21.09.2022 - 09:38Nathalie B wrote:
Bonjour, Je n’obtiens absolument pas le bon échantillon : 21 mailles donnent 8,5 cm de largeur. Si je prends des aiguilles plus grosses je vais avoir un tissu trop lâche. Est-ce que ce problème est fréquent avec cette laine ?
18.07.2022 - 12:33DROPS Design answered:
Bonjour Nathalie, ce modèle est travaillé de manière assez lâche. Donc, si vous travaillez habituellement avec les aiguilles que vous utilisez maintenant, vous aurez peut-être besoin de plus grosses aiguilles pour travailler ce modèle en particulier.
24.07.2022 - 20:49Christine wrote:
Merci pour votre réponse mais j'avais déjà sélectionné les filtres. Mais je ne trouve aucun modèle de tricot qui est fait séparément dos et devant
16.05.2022 - 13:34DROPS Design answered:
Bonjour Christine, vous avez toujours l'option d'adapter sur aiguilles droites si besoin, cette leçon pourra vous aider. Bon tricot!
16.05.2022 - 16:40Christine wrote:
Bonjour, Je ne comprends plus vos modèles. Je recherche un modèle de cardigan femme qui se tricote séparément dos et devant.

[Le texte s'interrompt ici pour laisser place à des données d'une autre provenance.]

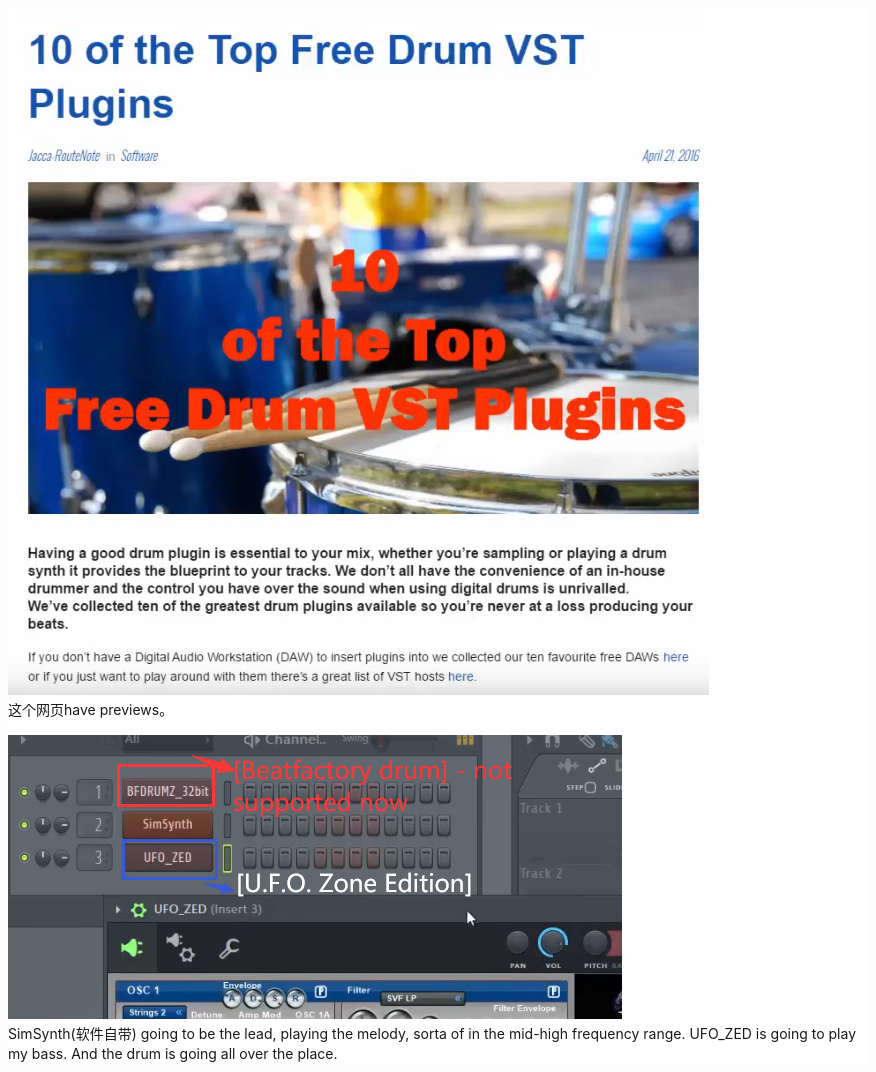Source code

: ![picture 15](images/78ade94ad3c32ab657200faf4dcc82cec819d18c0ec1017b3c10cb979a026da1.png)  
这个网页have previews。  

![picture 17](images/85a2c6f825d75091607413358435a6e8da38d1ce140c73b8a456990e9b487656.png)  
SimSynth(软件自带) going to be the lead, playing the melody, sorta of in the mid-high frequency range.  UFO_ZED is going to play my bass. And the drum is going all over the place.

Je ne trouve rien sur votre site Autrefois les modèles se tricotaient différemment et maintenant je n'y comprends rien Merci pour votre aide J'ai regardé tous vos modèles mais rien col rond pour femme
13.05.2022 - 22:25DROPS Design answered:
Bonjour Christine, retrouvez ici tous nos modèles de vestes et de gilets tricotés de bas en haut avec encolure ronde; sur ordinateur, vous trouverez dans la colonne de gauche des filtres supplémentaires à utiliser pour affiner votre recherche. Bon tricot!
16.05.2022 - 08:12Robinet wrote:
Bonjour C est encore moi, j’arrive jusqu’au dos et devant, quand ça mesure 24cm (t.S) depuis le col, je fais une augmentation de 42mailles sûr l envers . Par contre on a indiqué que je change l aiguille 3.5 pour 6cm le côte. Comment je peux arriver à un longeur 52cm? Je vous remercie en avance de votre réponse Bonne soirée
10.04.2022 - 03:36DROPS Design answered:
Bonjour Mme Robinet, vous tricotez ensuite 6 cm de côtes, le bas du gilet va mesurer 24+6=30 cm + les 18 cm d'emmanchures + 4 cm d'épaules = le gilet mesure 52 cm de hauteur totale à partir de l'épaule jusqu'aux mailles rabattues. Bon tricot!
19.04.2022 - 07:40Peyton Taylor wrote:
After I finish knitting the neck edge and am working the saddle shoulder, I\'m supposed to slip the first stitches onto a thread leaving the working yarn behind. Am I supposed to cut the working yarn so I\'m able to work the first 18 stitches of the row?
02.04.2022 - 21:49DROPS Design answered:
Hi Peyton, To avoid cutting the yarn, it is best to work the stitches first. Happy knitting!
04.04.2022 - 07:08Robinet wrote:
Bonjour Comment je peux faire la 3ème + 5ème ligne du schéma A1 ? Vous ne pouvez pas séparer la séquence A1b (répéter 5 fois ou 10 fois) de A1a et A1c. Merci
27.03.2022 - 05:37DROPS Design answered:
Bonjour Mme Robinet, tricotez la dernière maille de A avec les 2 premières mailles de B (= le jeté de A permet d'avoir toujours 3 mailles dans A), puis tricotez la dernière maille de B avec les 2 premières mailles du B suivant, et à la fin du motif avec les 2 premières mailles de C. Bon tricot!